Two videos captured by students and shared with UWK by concerned parents depict overcrowded buses, with students standing in the aisles. In one of the recordings, it’s evident that students are attempting to accommodate three individuals per seat, although unsuccessfully.

“It made me angry,” voiced one parent whose child regularly rides the bus. “There are only a certain number of kids allowed on the bus, and for them to have all these children standing up in the aisle driving down the road or highway is completely unsafe. If the bus got in the wreck, what happens to all those kids who are standing up in the aisle?”

The parent, who asked not to be named, added that her daughter is uncomfortable with the current bus conditions but has no alternative means of transportation at present.

The West Baton Rouge Parish School System does not directly manage bus transportation. Instead, the district has contracted DS Bus Lines to oversee busing operations.

“I’ve spoken to the bus company, and all they can tell me is that they’re short-staffed,” the parent told UWK. “It’s unsafe, and I don’t like it. It’s frustrating. To think that kids have to arrive to and from school like this is infuriating.”

West Baton Rouge Parish Superintendent Chandler Smith tells UWK that he has communicated with DS Bus Lines and was informed of a shortage of four drivers.
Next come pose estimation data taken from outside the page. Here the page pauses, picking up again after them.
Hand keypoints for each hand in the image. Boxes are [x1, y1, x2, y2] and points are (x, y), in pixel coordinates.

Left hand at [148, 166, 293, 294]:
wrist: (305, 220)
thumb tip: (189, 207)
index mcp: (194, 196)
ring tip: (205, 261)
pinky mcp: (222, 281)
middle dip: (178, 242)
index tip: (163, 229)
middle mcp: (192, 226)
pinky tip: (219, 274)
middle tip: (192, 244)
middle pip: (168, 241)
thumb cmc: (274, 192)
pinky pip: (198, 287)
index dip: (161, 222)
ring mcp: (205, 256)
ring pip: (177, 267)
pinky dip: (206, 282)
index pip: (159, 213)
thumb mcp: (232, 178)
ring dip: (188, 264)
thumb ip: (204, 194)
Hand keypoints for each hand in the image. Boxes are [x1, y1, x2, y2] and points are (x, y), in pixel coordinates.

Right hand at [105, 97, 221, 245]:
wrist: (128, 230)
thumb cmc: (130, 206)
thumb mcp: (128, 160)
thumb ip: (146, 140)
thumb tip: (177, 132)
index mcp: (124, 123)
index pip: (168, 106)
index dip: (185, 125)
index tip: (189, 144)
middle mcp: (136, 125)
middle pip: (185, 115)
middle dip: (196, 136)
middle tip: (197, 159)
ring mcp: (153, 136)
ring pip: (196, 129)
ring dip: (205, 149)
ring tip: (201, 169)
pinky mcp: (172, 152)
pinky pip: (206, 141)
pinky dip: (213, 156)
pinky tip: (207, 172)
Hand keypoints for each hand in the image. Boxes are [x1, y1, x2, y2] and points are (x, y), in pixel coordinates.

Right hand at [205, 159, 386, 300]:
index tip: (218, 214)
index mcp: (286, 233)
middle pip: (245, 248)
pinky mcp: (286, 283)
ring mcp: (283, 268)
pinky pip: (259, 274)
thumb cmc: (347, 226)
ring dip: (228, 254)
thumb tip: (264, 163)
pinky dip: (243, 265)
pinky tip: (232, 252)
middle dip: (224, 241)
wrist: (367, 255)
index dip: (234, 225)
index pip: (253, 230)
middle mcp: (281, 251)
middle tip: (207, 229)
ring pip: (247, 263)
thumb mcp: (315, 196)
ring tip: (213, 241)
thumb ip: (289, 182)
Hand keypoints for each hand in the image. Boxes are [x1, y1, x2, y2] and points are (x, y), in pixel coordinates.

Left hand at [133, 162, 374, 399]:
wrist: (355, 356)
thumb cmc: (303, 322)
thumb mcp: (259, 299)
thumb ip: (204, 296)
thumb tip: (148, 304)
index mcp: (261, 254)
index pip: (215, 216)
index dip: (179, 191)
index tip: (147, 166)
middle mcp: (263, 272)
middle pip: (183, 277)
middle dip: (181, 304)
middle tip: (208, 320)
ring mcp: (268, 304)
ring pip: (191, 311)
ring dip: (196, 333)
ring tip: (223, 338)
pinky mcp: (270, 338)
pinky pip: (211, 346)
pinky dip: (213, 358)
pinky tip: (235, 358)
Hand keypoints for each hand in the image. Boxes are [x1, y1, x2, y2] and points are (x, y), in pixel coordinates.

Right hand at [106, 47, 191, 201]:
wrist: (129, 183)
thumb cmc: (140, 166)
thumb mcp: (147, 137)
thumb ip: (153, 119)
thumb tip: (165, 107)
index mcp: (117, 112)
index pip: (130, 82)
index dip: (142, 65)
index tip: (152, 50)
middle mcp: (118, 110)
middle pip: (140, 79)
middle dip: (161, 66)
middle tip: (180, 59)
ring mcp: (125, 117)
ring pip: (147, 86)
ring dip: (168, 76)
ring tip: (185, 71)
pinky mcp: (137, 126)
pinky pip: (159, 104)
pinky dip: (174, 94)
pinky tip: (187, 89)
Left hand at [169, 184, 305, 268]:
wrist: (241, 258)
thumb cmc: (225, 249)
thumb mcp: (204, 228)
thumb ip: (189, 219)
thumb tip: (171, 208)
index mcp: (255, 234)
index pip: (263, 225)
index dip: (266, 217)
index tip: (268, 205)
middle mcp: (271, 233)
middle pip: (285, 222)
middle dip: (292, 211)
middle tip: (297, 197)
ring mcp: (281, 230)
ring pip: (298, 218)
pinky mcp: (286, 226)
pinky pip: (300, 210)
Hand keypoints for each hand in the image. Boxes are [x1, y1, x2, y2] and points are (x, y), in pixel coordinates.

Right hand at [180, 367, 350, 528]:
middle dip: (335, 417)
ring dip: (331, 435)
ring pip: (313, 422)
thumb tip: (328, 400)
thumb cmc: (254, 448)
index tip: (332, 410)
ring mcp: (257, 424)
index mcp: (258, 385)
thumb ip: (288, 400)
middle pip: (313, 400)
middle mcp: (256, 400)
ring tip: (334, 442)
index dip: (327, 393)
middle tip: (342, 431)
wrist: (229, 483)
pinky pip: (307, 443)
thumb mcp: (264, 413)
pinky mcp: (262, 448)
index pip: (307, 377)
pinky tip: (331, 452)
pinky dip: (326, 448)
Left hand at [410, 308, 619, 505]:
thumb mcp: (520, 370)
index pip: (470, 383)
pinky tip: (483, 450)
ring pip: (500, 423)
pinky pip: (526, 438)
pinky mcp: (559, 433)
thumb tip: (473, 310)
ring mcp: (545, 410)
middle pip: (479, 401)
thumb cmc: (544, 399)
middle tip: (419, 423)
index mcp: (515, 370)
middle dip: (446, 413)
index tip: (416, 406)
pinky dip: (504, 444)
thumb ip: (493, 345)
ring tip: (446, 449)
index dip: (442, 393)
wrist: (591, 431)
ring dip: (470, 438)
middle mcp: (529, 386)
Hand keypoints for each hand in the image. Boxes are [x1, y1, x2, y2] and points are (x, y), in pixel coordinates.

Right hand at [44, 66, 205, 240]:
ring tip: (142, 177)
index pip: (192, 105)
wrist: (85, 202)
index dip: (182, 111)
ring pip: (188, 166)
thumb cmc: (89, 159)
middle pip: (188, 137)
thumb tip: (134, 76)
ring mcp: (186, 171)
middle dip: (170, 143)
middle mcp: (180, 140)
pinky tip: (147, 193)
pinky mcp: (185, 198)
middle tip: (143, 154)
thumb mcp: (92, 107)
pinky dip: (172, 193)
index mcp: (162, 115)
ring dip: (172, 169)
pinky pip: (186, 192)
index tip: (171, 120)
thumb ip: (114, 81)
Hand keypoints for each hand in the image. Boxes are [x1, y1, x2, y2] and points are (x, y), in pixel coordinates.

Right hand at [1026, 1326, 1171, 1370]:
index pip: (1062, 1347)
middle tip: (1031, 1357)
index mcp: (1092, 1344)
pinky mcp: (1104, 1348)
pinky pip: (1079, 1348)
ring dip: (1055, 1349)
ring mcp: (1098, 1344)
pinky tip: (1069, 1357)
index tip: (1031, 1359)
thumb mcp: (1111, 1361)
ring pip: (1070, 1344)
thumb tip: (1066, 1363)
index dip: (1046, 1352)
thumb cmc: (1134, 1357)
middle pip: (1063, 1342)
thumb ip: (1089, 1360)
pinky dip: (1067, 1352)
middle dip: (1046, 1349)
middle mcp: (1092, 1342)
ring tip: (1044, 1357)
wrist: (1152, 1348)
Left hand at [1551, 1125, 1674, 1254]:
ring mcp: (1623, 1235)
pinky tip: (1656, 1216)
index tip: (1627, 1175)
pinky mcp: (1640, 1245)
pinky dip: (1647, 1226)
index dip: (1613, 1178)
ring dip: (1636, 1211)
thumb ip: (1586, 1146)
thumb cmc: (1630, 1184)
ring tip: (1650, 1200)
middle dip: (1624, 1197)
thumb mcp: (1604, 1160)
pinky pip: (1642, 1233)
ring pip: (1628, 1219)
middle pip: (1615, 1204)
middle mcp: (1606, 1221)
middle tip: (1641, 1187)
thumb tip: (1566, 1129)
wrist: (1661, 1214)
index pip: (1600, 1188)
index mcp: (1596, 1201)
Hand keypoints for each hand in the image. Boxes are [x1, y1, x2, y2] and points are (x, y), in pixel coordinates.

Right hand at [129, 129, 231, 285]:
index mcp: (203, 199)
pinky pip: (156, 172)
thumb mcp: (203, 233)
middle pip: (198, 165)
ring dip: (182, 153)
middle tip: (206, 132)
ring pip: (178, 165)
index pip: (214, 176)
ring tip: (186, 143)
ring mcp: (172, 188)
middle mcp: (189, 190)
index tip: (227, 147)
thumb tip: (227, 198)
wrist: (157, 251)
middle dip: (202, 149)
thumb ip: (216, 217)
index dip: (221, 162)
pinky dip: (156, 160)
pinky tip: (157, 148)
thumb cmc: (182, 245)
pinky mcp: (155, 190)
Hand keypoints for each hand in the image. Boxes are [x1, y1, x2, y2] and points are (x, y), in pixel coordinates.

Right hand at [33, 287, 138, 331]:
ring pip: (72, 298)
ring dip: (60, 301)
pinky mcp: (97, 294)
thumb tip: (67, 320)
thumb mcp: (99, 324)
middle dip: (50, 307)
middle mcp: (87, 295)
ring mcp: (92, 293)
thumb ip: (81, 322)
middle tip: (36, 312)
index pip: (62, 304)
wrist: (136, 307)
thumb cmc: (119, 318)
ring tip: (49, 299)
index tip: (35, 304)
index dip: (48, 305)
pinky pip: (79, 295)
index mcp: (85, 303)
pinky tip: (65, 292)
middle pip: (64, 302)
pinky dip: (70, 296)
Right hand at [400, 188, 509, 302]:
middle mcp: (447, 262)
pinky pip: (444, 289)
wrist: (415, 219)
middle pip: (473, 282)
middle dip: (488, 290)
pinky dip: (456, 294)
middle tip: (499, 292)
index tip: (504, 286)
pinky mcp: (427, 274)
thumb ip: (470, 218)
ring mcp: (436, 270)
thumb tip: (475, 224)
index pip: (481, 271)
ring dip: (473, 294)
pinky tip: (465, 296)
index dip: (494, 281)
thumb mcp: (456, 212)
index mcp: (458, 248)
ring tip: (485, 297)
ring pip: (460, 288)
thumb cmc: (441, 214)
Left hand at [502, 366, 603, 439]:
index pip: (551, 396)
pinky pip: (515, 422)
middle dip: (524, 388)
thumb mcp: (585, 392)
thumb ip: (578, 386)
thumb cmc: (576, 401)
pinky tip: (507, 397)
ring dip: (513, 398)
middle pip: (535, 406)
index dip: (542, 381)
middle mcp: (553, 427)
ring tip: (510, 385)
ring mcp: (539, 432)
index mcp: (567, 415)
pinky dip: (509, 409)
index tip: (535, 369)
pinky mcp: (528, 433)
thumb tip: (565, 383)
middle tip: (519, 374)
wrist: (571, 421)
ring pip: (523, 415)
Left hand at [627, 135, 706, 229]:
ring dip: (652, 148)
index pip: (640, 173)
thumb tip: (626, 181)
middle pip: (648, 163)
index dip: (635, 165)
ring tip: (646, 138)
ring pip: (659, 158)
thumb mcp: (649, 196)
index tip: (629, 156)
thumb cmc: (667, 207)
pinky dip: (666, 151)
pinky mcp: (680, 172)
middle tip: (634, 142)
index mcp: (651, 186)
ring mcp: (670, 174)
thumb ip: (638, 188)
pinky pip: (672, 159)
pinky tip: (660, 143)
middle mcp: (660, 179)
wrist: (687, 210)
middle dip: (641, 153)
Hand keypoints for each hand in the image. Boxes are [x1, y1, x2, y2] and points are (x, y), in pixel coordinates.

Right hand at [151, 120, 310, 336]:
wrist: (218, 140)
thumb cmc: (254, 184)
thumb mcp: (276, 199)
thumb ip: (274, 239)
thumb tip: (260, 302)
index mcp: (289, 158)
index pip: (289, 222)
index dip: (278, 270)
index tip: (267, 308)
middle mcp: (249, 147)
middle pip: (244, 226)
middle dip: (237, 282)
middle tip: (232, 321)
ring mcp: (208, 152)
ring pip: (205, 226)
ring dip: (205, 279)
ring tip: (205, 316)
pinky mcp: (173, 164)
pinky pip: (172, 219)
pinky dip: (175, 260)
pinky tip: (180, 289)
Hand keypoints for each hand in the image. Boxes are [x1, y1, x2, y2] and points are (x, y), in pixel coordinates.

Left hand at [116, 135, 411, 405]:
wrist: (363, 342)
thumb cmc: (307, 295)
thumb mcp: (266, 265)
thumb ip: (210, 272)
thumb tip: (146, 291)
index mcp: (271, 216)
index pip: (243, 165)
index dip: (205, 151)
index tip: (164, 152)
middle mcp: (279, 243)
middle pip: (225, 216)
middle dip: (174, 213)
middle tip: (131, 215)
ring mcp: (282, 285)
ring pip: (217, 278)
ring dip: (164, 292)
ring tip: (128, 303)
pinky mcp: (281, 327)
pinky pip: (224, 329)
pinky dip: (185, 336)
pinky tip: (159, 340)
“They indicated to me that they haven’t received any reports of students standing,” Smith said. “While they have had to implement double routes at times, buses typically aren’t fully occupied. Although they can accommodate three students per seat when running double routes, it’s not the standard practice. When a bus does run a double route, it should not have any students standing.”

The bus company acknowledged the driver shortage and mentioned that two individuals are on the verge of completing the training program to become new drivers, with plans for them to start this week. Additionally, two more drivers have recently commenced the training program, which typically lasts between three to six weeks.

Smith also mentioned reaching out to Charlotte Blanchard, the supervisor of child welfare and transportation liaison for WBR schools, who stated that no complaints regarding students standing during bus rides had been reported.

“I don’t want kids to be in an unsafe situation,” Smith said. “Transportation has been an issue nationwide. When COVID hit, a lot of our drivers were older. They started to get scared that they were gonna get sick and then the younger people that can go sometimes make more money doing something else. It’s a four-hour-a-day job. It’s part-time work, but it’s right in the middle of the day, so it’s kind of hard to go get another job.”

Smith said the school district’s contract with DS Bus expires after the 2025-26 school year.